By Lelia Lyon

Cacao Chocolate — A Medicinal Food

Chocolate, Cocoa, Cacao, Theobroma cacao

Parts Used
Seeds from the fruit

Medicinal Properties
We all know chocolate as a yummy confection used to woo our mates during the valentine season. But the plant that chocolate treats come from (the theoboroma tree) offers much more than a happy mouth. The chocolate tree has a long history dating as far back as 2000 BCE, used as a medicinal food and revered as a gift from the Gods. In its purest state, the seeds of the fruit from the chocolate tree are fermented and either broken into bits (cacao nibs) or ground into a fine powder (cacao powder). These products are uncooked, and boast up to 1,200 different chemical constituents. Cacao has been studied extensively as a potent antioxidant, protecting the cells from oxidative damage, and protecting the blood vessels from the body's inflammatory chemicals. Additionally cacao is bitter, marking it as a mild astringent useful as a tonic, and is also high in minerals.

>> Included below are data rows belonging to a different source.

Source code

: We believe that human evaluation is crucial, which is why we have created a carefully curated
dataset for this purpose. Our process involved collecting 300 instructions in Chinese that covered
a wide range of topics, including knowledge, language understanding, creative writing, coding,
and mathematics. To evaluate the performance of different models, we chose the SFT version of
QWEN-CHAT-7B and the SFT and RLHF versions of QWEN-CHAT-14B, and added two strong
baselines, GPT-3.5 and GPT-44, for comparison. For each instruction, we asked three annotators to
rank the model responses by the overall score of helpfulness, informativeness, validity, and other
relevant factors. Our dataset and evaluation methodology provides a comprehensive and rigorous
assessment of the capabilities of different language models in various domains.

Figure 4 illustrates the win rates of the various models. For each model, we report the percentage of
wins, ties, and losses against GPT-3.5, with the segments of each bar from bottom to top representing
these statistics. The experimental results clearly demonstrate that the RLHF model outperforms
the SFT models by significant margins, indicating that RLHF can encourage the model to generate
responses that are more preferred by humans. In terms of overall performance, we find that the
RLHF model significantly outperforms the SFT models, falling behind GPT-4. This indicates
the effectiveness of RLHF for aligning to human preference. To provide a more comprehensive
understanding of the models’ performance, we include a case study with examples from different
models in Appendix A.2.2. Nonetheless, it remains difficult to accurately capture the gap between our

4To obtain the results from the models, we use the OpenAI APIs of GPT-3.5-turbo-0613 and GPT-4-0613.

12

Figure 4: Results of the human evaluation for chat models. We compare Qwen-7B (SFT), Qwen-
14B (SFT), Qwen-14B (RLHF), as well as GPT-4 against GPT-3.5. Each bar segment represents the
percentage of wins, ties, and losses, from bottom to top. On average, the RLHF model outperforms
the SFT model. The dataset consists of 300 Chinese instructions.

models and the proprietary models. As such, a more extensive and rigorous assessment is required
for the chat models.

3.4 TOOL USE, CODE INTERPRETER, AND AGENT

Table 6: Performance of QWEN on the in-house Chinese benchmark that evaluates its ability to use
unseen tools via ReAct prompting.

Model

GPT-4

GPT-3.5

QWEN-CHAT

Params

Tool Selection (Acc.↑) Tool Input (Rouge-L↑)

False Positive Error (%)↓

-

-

We may be familiar with the joy that eating chocolate can produce. It is the result of the amino acids and photochemical within the cacao that modulate our neurotransmitters; stimulating happy bliss and even encouraging the production of PEA, the "love chemical."

Preparation and Application
Rebecca's sells the organic, raw cacao nibs and powder. They can be used infused into teas, and are wonderful in foods and body care applications. We also sell cocoa butter; an edible fat and a wonderful butter to moisturize and protect the skin.


Raw Chocolate
This is a versatile recipe that you can add a variety of ingredients to change the flavor and even add medicinal value to. Heat it on as low heat as possible to preserve the nutrients.

1/2 cup finely chopped cocoa butter
1 Tablespoon coconut oil
1/4 cup agave nectar
1/2 cup cacao powder
1 Tablespoons cacao nibs, crushed in a mortar and pestle
1 Tablespoon rose hips, crushed in a mortar and pestle
Pinch of sea salt

Melt the butter, oil and agave nectar in a double boiler over steaming water. Add the rest of the ingredients and whisk until smooth. Pour into flexible mold or pan that you have oiled with more coconut butter and let cool. Pop out the chocolate and cut into pieces. You may need to put the mold into warm water for a minute to loosen the chocolate.

Decadent Cacao and Rose Mask
This mask can be used on the face and neck to tone and stimulate the skin.

1 Tablespoon rhassoul clay
1 Tablespoon cacao powder
1 teaspoon crushed rose petals
1 Tablespoon glycerin or honey
1 drop roman chamomile (optional, but very nice)
Rose water

Mix the clay and herbs together, add the glycerin or honey, essential oil and enough rose water to moisten the powder into a thin paste. Apply to cleansed skin, sit back with a cup of sweet love tea and relax. When the mask is dry remove with a warm wet wash cloth and moisture your skin. We suggest a little rose hip seed oil or our precious face serum.